Top of PASSAGE FOR REVIEW
The Bill requires all employers of over 100 employees to report against ‘gender equality indicators’. Debate on a number of aspects of the Bill is expected in the Senate.

Now is therefore an ideal time for employers to reassess their current reporting processes, and to consider how to measure their organisation’s progress against the new gender equality indicators proposed in the Bill.

Background
 
As highlighted in our [Freehills] update on 15 March 2012, the Federal Government tabled amendments to the Equal Opportunity for Women in the Workplace Act 1999 (the Act) in the Equal Opportunity for Women in the Workplace Amendment Bill 2012 (the Bill) in early March this year.
 
The Bill was passed by the House of Representatives on 18 June 2012 and is now awaiting consideration by the Senate after a report examining the Bill was released by the Senate Education, Employment and Workplace Relations Committee (the Committee) on 10 May 2012. (Refer to: Freehills article ASX diversity reporting requirements.)
 
What does the Bill propose?
 
One of the proposed amendments to the Act is the requirement for employers with over 100 employees to report annually against ‘gender equality indicators’ from March 2013. The new reporting framework urges employers to report on tangible outcomes and practices for gender diversity in the workplace rather than the policies and practices employers already have in place.

The new gender diversity reporting framework proposed by the Bill will complement the existing Australian Securities Exchange recommendations on gender diversity for listed companies. A copy of the Committee’s report can be found online.
 
These recommendations require companies to establish a diversity policy that includes measurable objectives towards gender equality in the workplace and the progress in achieving those objectives.

Industry groups are also lobbying for improvement of gender diversity on company boards. The Australian Council of Superannuation Investors (ACSI) has recently commented that the gender diversity record of Australian company boards needs significant improvement. To this end, ACSI is committed to monitoring gender diversity policies across ASX200 companies. (See: ASCI media release Women on Boards — not there yet.) 

ACSI has also set itself a target of having at least two female directors on every ASX200 board by 2014.
Bottom of PASSAGE FOR REVIEW
Top of MATERIAL SHOWN
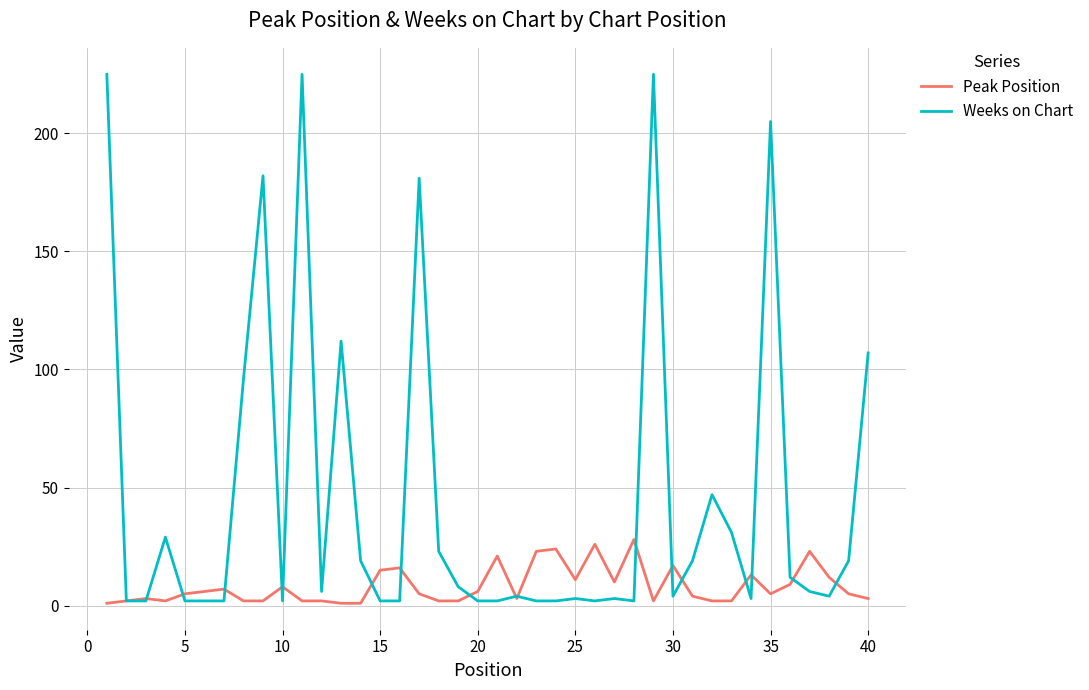

Which series has the largest range (max minus min)?

Weeks on Chart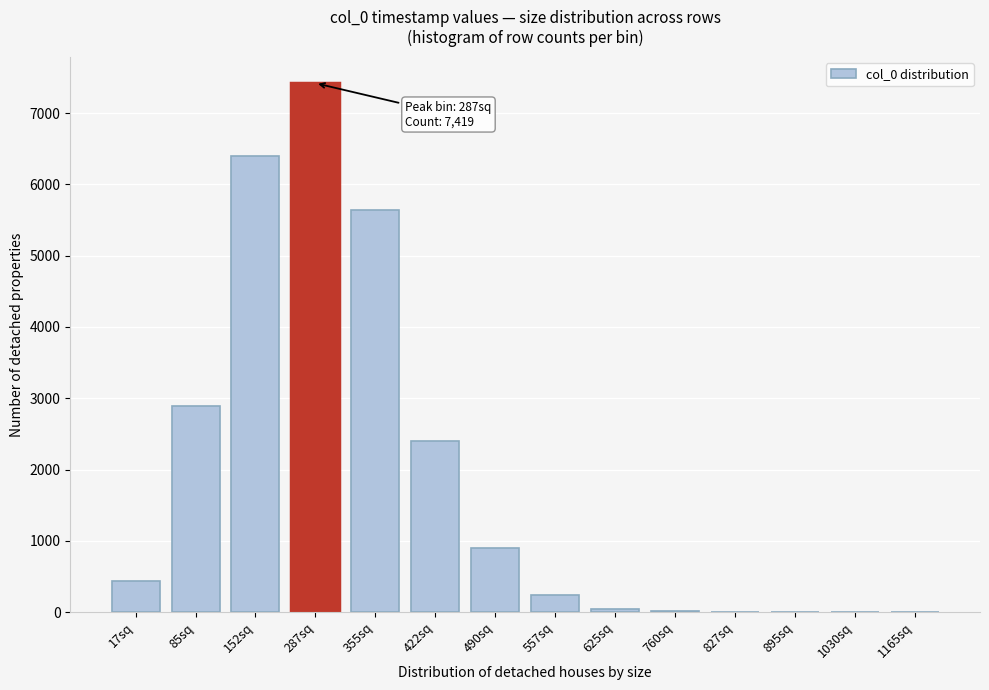

What is the maximum value shown in the chart?

7419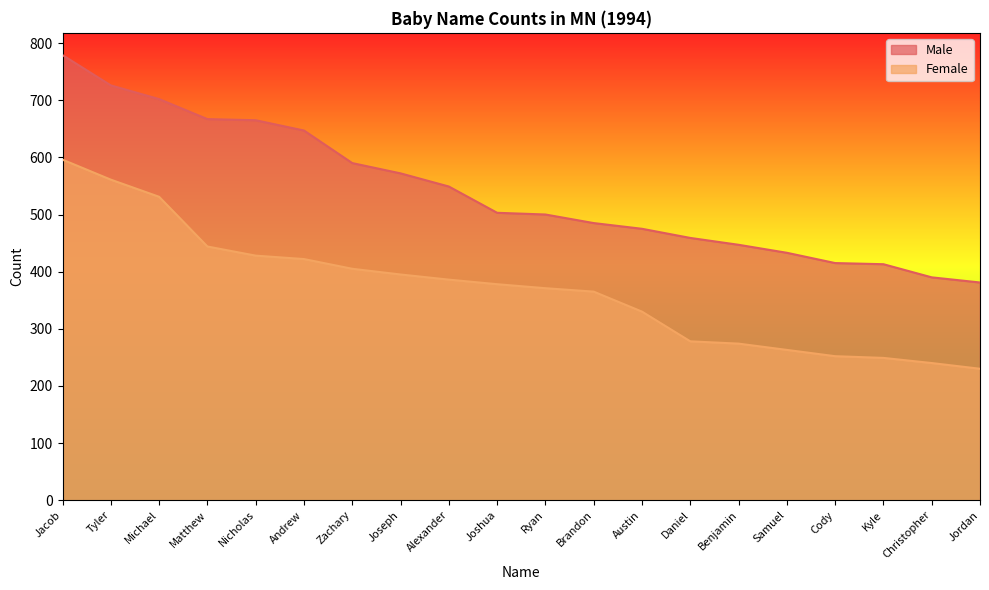

What is the difference between the highest and lowest values at Matthew?

223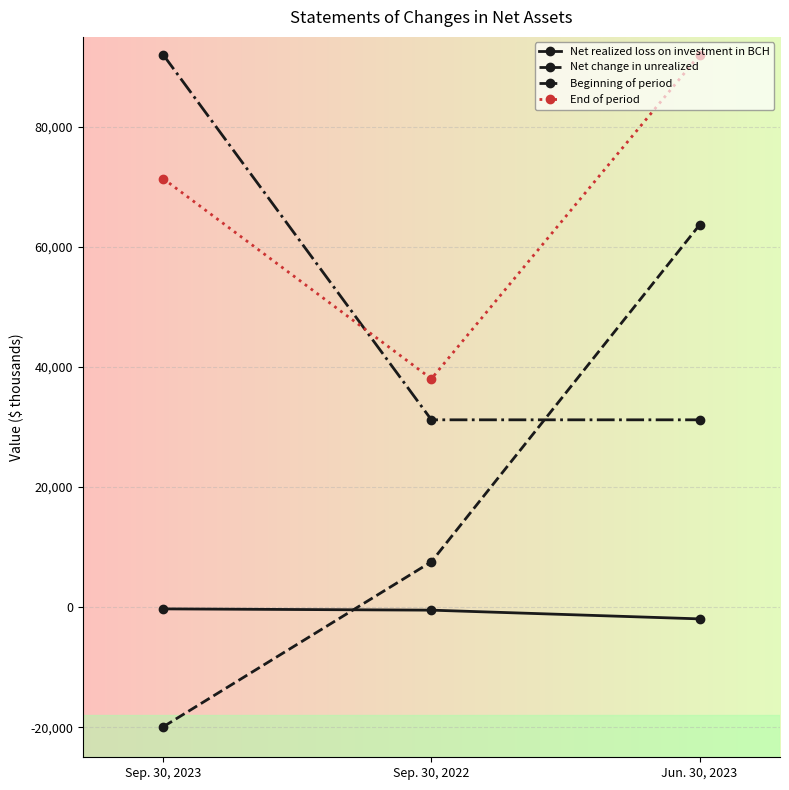

What is the difference between the Net realized loss on investment in BCH values at Sep. 30, 2023 and Jun. 30, 2023?

1665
Bottom of MATERIAL SHOWN
TO-DO ITEM:
Copy the passage on the gender equality reporting bill from "These recommendations require" up to and including "board by 2014.".

THE ANSWER:
These recommendations require companies to establish a diversity policy that includes measurable objectives towards gender equality in the workplace and the progress in achieving those objectives.

Industry groups are also lobbying for improvement of gender diversity on company boards. The Australian Council of Superannuation Investors (ACSI) has recently commented that the gender diversity record of Australian company boards needs significant improvement. To this end, ACSI is committed to monitoring gender diversity policies across ASX200 companies. (See: ASCI media release Women on Boards — not there yet.) 

ACSI has also set itself a target of having at least two female directors on every ASX200 board by 2014.